In July 2011 CRI referred Ms L to occupational health. The report stated that Ms L was suffering from post-natal depression, which was a long-term disability and she was not fit at that time to return to her post or undertake interim duties.
CRI commenced a capability procedure on 22 November 2011. The letter sent to Ms L referred to a ‘disciplinary’ procedure and ‘disciplinary’ meeting. Ms L did not attend the meeting. She was happy that CRI had all the relevant information and asked for the meeting to proceed without her. It did and she was dismissed on the grounds of ill-health. Ms L brought claims for unfair dismissal and disability discrimination connected with the dismissal.
The decision
The employment tribunal decided that:
- Ms L’s dismissal was unfair because the letter, referring to a disciplinary meeting, had ‘discouraged [her] from attending and deprived her of her right to say what she needed to say’.
- Ms L was disabled and that, as the dismissal ‘arose out her disability’, CRI were liable for discrimination unless they could show that their actions were a proportionate means of achieving legitimate aim (or objectively justified).
- CRI had a legitimate aim, being ‘to properly manage its workforce so as to effectively deliver the service it was contractually obliged to provide’.
- dismissing Ms L was not justified because the wording of the letter sent by CRI had ‘deprived [her] of her opportunity to be consulted’ and CRI had discriminated.
- Ms L was awarded a basic award but no compensation for loss of earnings, as Ms L would have been dismissed even if she had attended the capability meeting.
- Ms L was entitled to £750 for injury to feelings as the ‘dismissal was a real set back and … she had loved her job’ but had arisen out of ‘clumsy wording’ and was not intentional.

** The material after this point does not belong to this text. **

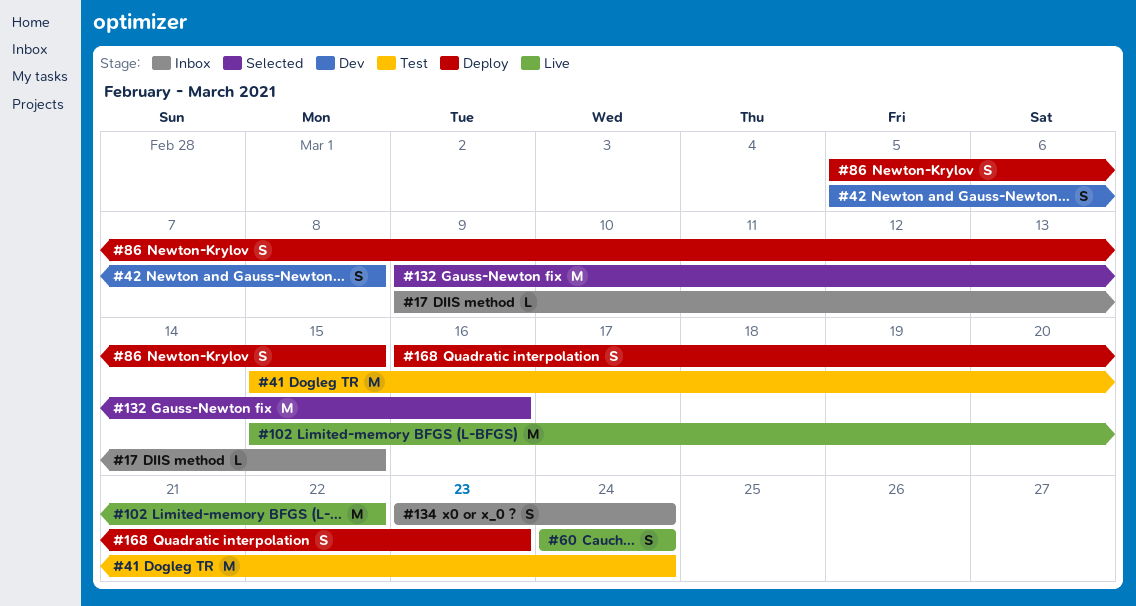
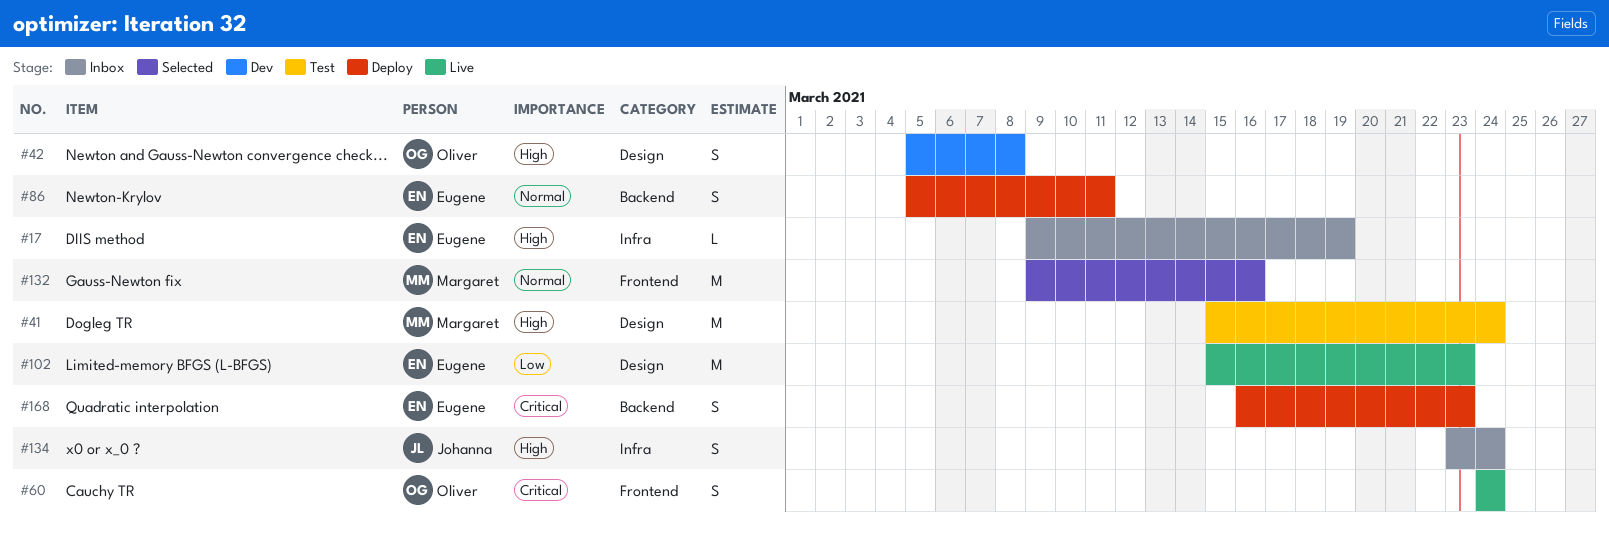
#17, due: Mar 15 -> Mar 19
#86, due: Mar 15 -> Mar 11
#102, due: Mar 22 -> Mar 23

CRI appealed against the finding of disability discrimination only.
The EAT upheld CRI’s appeal. The EAT decided that, as the employment tribunal had concluded that dismissal was a legitimate aim and would have occurred anyway, the wording of the letter and that it discouraged Ms L’s attendance was not relevant. It was ‘purely procedural’ and not a consideration in CRI’s decision to dismiss. There was, therefore, no discrimination.
In practice
Employers and people managers must ensure all letters inviting employees to meetings are correctly worded and reflect the nature of the meeting. Poorly worded letters, even if unintentional, can result in a finding of unfair dismissal.
CRI were able to successfully defend the claims for discrimination. Ms L’s claim only related to the dismissal. Ms L did not allege that the procedure was discriminatory. If she had the decision would almost certainly have been different.